This morning Jono Bacon from Canonical kicked off OSCON by talking about “The Future of Community“, which he admitted was a vague and dangerous title to choose. People who try to predict the future tend to fail, but that didn’t stop him. After musing about being chosen to give a keynote at OSCON he dove into his main point about how he feels that community management is at the beginning of a renaissance.
Historically, the first communities were human tribes. A lot of challenges faced early tribes: How do you feed tribe members? How do you keep tribes healthy? People didn’t have community managers, they simply tried things and learned from what worked and what didn’t work. Tribe members didn’t set out to be community leaders, much like open source leaders didn’t set out to be leaders. Open source hackers that succeed in creating valuable open source projects become leaders because of their efforts and the same was true for early tribes.
Jono went on not to predict the future, but to share an informed trend: Community management is at a renaissance. The renaissance connected the dark ages with the enlightenment and people started to educate themselves. People created a repeatable science: If this happens and then you take that action, you can expect a certain repeatable outcome.

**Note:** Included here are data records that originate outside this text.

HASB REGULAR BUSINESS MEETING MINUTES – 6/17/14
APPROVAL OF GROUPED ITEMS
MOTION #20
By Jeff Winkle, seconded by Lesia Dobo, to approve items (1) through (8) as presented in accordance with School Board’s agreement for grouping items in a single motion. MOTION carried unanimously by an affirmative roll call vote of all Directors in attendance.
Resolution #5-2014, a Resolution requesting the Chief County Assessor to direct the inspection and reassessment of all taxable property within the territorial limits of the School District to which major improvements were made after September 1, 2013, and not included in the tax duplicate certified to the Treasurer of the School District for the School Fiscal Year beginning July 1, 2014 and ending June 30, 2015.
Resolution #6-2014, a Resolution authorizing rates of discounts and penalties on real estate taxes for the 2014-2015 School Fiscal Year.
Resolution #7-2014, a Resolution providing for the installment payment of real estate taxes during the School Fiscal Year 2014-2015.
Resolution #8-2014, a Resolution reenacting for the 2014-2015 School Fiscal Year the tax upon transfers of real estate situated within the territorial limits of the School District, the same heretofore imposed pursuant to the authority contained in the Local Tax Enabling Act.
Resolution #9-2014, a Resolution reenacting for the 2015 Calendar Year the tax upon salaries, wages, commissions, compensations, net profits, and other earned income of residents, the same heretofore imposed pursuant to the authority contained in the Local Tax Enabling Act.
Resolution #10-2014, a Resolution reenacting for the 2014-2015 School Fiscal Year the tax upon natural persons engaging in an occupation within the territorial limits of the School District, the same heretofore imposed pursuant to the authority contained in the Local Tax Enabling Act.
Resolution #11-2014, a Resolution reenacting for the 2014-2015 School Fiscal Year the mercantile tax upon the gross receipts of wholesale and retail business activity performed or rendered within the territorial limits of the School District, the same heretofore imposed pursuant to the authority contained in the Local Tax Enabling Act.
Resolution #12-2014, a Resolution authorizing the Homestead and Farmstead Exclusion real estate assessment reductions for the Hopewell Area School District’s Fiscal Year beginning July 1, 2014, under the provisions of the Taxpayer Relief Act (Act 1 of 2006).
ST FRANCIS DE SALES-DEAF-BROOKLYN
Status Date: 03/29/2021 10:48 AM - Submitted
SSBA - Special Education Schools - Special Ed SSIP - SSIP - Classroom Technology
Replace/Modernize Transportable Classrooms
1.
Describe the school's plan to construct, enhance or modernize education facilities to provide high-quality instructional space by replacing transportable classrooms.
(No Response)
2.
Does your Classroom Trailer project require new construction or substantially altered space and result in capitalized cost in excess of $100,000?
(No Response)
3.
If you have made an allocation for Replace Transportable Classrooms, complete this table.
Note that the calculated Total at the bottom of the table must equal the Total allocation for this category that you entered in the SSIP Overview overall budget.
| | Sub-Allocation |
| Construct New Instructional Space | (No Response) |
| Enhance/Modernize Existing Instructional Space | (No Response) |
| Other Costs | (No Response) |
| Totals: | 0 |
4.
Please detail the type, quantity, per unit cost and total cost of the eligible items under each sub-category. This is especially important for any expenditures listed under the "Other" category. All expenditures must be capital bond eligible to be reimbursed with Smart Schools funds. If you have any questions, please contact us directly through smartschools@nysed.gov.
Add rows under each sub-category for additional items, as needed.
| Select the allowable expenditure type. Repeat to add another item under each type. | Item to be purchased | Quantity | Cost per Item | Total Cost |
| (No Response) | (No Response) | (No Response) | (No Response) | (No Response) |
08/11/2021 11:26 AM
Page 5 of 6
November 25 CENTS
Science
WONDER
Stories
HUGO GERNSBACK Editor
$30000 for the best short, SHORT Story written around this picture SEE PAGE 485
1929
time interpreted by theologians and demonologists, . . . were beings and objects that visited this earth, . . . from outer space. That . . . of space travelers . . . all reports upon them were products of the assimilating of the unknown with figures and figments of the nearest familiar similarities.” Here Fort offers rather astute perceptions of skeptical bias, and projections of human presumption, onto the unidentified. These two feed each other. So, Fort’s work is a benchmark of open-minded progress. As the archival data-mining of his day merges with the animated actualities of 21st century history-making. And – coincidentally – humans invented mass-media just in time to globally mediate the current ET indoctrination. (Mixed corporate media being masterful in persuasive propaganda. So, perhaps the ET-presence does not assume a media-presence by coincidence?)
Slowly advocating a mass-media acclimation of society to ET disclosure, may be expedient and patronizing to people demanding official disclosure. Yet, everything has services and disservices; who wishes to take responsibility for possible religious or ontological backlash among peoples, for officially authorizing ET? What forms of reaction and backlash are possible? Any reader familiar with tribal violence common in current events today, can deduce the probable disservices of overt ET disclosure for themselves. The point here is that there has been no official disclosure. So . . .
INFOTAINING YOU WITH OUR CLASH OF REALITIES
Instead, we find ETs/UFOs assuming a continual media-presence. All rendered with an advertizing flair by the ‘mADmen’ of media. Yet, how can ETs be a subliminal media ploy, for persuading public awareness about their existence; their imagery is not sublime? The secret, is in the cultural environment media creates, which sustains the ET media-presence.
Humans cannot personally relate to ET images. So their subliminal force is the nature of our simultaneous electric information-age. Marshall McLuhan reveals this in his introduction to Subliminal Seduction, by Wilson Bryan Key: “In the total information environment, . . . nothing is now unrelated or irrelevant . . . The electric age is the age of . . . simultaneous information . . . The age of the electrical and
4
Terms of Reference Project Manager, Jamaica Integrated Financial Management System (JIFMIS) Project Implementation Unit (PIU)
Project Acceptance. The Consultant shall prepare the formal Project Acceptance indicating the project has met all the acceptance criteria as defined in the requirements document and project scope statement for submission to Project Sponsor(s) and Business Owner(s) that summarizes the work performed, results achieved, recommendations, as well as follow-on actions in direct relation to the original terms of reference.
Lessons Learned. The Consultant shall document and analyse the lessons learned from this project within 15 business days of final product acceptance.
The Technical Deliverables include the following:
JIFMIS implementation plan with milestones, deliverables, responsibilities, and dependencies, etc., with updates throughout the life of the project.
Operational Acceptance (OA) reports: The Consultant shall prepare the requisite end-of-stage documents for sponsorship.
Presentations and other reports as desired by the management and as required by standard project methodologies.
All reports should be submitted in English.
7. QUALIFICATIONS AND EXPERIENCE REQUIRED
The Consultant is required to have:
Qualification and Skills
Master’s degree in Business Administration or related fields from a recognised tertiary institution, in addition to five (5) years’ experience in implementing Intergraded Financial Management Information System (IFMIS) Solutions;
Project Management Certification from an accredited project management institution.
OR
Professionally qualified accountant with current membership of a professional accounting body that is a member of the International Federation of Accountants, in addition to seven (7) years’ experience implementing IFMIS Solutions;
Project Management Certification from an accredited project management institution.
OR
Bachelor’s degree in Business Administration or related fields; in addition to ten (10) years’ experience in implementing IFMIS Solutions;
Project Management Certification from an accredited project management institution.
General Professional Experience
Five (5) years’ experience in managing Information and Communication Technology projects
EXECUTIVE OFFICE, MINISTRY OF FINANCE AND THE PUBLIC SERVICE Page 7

For instance, the concept of people getting sick, then taking pills and then getting well is a great example of repeatability.
We’re seeing this happening with community management. We’re seeing a profession of community management come about. More people than ever before are working professionally as community managers; these people are the connection points between communities and companies. When we have repeatable community experiences, we want others to be able to repeat these community developments!
Jono underscored the key lesson in his keynote: We’re at the beginning of this community renaissance. We’re going to see a repeatable body of knowledge that will allow us to push communities forward.